*** Block opens ***
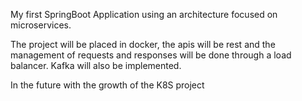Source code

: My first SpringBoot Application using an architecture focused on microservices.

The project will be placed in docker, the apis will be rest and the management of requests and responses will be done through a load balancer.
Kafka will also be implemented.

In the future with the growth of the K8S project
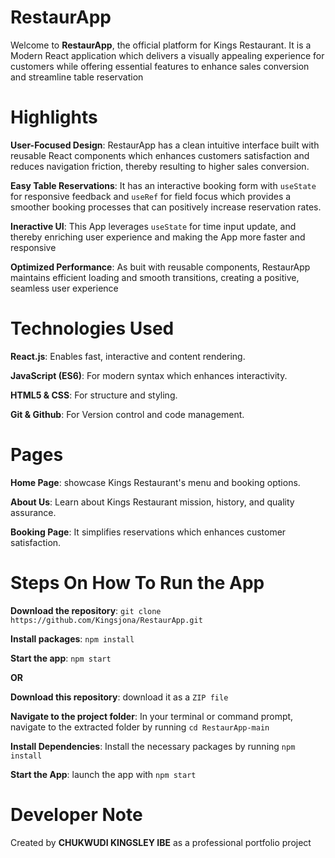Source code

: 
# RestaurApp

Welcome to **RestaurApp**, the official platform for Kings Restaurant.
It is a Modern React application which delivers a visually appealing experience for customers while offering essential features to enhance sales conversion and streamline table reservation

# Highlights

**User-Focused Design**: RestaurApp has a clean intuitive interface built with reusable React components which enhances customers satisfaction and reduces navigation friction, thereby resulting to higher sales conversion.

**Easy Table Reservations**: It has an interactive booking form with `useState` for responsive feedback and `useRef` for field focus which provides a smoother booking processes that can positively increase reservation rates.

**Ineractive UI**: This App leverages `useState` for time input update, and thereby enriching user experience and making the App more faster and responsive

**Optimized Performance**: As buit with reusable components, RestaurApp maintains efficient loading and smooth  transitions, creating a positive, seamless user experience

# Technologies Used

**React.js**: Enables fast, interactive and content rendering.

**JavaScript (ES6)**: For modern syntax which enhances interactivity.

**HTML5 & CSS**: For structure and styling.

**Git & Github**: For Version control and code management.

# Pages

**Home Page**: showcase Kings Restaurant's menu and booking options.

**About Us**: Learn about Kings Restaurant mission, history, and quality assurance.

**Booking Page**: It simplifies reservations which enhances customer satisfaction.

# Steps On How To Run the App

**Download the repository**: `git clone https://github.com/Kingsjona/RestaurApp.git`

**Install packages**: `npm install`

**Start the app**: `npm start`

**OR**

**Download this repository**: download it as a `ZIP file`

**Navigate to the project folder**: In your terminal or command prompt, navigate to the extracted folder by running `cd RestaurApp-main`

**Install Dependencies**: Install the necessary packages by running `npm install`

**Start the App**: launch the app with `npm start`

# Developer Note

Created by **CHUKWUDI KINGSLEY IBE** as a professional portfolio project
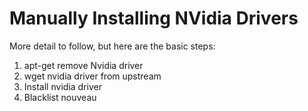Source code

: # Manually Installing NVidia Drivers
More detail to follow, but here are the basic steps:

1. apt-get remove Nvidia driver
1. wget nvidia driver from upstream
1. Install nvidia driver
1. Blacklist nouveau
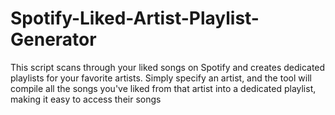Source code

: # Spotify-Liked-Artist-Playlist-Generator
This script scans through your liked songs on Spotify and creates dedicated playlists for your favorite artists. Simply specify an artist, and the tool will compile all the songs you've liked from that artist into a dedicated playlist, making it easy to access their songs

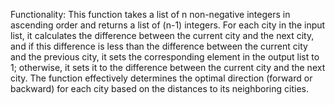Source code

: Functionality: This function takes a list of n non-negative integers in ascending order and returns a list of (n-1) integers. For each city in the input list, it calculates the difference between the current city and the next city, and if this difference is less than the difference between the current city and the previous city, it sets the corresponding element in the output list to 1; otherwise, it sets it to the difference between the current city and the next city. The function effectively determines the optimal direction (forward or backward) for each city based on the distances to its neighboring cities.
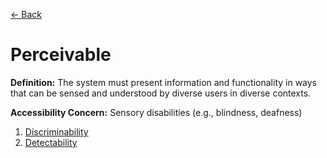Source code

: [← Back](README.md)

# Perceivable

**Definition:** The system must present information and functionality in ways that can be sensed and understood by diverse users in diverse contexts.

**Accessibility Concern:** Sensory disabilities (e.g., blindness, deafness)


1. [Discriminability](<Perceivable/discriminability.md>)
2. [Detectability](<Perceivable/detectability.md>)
*** Block closes ***
▶ JOB ITEM: Restate the records above exactly, less any pictures.

▶ RESULT:
Source code

: My first SpringBoot Application using an architecture focused on microservices.

The project will be placed in docker, the apis will be rest and the management of requests and responses will be done through a load balancer.
Kafka will also be implemented.

In the future with the growth of the K8S project
Source code

: 
# RestaurApp

Welcome to **RestaurApp**, the official platform for Kings Restaurant.
It is a Modern React application which delivers a visually appealing experience for customers while offering essential features to enhance sales conversion and streamline table reservation

# Highlights

**User-Focused Design**: RestaurApp has a clean intuitive interface built with reusable React components which enhances customers satisfaction and reduces navigation friction, thereby resulting to higher sales conversion.

**Easy Table Reservations**: It has an interactive booking form with `useState` for responsive feedback and `useRef` for field focus which provides a smoother booking processes that can positively increase reservation rates.

**Ineractive UI**: This App leverages `useState` for time input update, and thereby enriching user experience and making the App more faster and responsive

**Optimized Performance**: As buit with reusable components, RestaurApp maintains efficient loading and smooth  transitions, creating a positive, seamless user experience

# Technologies Used

**React.js**: Enables fast, interactive and content rendering.

**JavaScript (ES6)**: For modern syntax which enhances interactivity.

**HTML5 & CSS**: For structure and styling.

**Git & Github**: For Version control and code management.

# Pages

**Home Page**: showcase Kings Restaurant's menu and booking options.

**About Us**: Learn about Kings Restaurant mission, history, and quality assurance.

**Booking Page**: It simplifies reservations which enhances customer satisfaction.

# Steps On How To Run the App

**Download the repository**: `git clone https://github.com/Kingsjona/RestaurApp.git`

**Install packages**: `npm install`

**Start the app**: `npm start`

**OR**

**Download this repository**: download it as a `ZIP file`

**Navigate to the project folder**: In your terminal or command prompt, navigate to the extracted folder by running `cd RestaurApp-main`

**Install Dependencies**: Install the necessary packages by running `npm install`

**Start the App**: launch the app with `npm start`

# Developer Note

Created by **CHUKWUDI KINGSLEY IBE** as a professional portfolio project
Source code

: # Manually Installing NVidia Drivers
More detail to follow, but here are the basic steps:

1. apt-get remove Nvidia driver
1. wget nvidia driver from upstream
1. Install nvidia driver
1. Blacklist nouveau
Source code

: # Spotify-Liked-Artist-Playlist-Generator
This script scans through your liked songs on Spotify and creates dedicated playlists for your favorite artists. Simply specify an artist, and the tool will compile all the songs you've liked from that artist into a dedicated playlist, making it easy to access their songs

Source code

: Functionality: This function takes a list of n non-negative integers in ascending order and returns a list of (n-1) integers. For each city in the input list, it calculates the difference between the current city and the next city, and if this difference is less than the difference between the current city and the previous city, it sets the corresponding element in the output list to 1; otherwise, it sets it to the difference between the current city and the next city. The function effectively determines the optimal direction (forward or backward) for each city based on the distances to its neighboring cities.
Source code

: [← Back](README.md)

# Perceivable

**Definition:** The system must present information and functionality in ways that can be sensed and understood by diverse users in diverse contexts.

**Accessibility Concern:** Sensory disabilities (e.g., blindness, deafness)


1. [Discriminability](<Perceivable/discriminability.md>)
2. [Detectability](<Perceivable/detectability.md>)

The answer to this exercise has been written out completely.